14 August 2025

St Mary’s C of E School, Stoke Newington, its closure is one symptom of the hollowing out of London. Photo N Chadwick / geography.org.uk (CC BY-SA 2.0).
A Workers reader from north London writes to reflect on a school closure and what’s lead to it.
“Workers has highlighted the problems of London being ‘hollowed out’, of young families unable to afford property prices in the capital due to speculative building and renting out for profit. This has many effects.
Symptom
“The closure of primary schools is both a symptom of this process, and something which will of itself hinder its reversal – who will move to an area with no schools?
“One of the oldest schools in the country is to close for this very reason. St Mary’s Church of England school in Stoke Newington, north London, is to close due to falling pupil numbers. It has been open as a school since 1563, for 462 years.
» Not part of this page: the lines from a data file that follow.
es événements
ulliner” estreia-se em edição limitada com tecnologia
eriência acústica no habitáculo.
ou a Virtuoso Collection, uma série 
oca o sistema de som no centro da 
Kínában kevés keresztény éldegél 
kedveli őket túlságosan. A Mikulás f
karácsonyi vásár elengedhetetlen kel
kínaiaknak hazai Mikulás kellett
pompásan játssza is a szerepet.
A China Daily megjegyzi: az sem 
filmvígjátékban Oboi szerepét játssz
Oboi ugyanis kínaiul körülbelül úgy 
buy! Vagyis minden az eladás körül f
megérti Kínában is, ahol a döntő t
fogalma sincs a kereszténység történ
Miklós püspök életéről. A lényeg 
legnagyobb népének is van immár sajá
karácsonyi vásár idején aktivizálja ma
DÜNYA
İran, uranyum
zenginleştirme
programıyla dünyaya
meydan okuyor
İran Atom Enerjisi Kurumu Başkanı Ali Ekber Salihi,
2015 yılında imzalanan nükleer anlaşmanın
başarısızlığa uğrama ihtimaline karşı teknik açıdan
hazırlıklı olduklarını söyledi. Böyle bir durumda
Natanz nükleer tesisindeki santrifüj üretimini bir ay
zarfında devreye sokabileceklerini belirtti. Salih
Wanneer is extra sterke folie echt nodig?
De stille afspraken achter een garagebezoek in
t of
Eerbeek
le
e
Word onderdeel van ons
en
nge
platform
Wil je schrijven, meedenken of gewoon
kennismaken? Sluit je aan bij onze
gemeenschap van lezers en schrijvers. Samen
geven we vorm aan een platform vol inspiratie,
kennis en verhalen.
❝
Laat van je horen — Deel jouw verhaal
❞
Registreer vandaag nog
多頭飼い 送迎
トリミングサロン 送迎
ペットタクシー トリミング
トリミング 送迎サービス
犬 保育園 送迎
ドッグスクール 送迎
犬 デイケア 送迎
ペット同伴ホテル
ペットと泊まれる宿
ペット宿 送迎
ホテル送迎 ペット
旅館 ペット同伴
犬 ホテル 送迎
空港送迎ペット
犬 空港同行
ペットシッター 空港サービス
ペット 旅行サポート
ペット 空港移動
It’s one of 34 schools in the latest round of closures.
“Unable to withstand capitalism’s twisted priorities.”
“Imagine the events that have not led to the closure of that school; the fire of London, plague, revolution, world wars and more. But it has not been able to withstand capitalism’s twisted set of priorities; build for profit, rent to foreigners, refuse to plan, or to look after our children, and their children.
“To argue that losing a religious school is no loss would miss the point. If even a religious school, with a limited degree of independence, cannot resist the encroachment of this invidious process, what chance do other schools have?
And in the London Borough of Southwark, over the river from Stoke Newington, there are no primary schools left which are not academies and/or faith schools. That is bleak future indeed, should we continue to permit it.”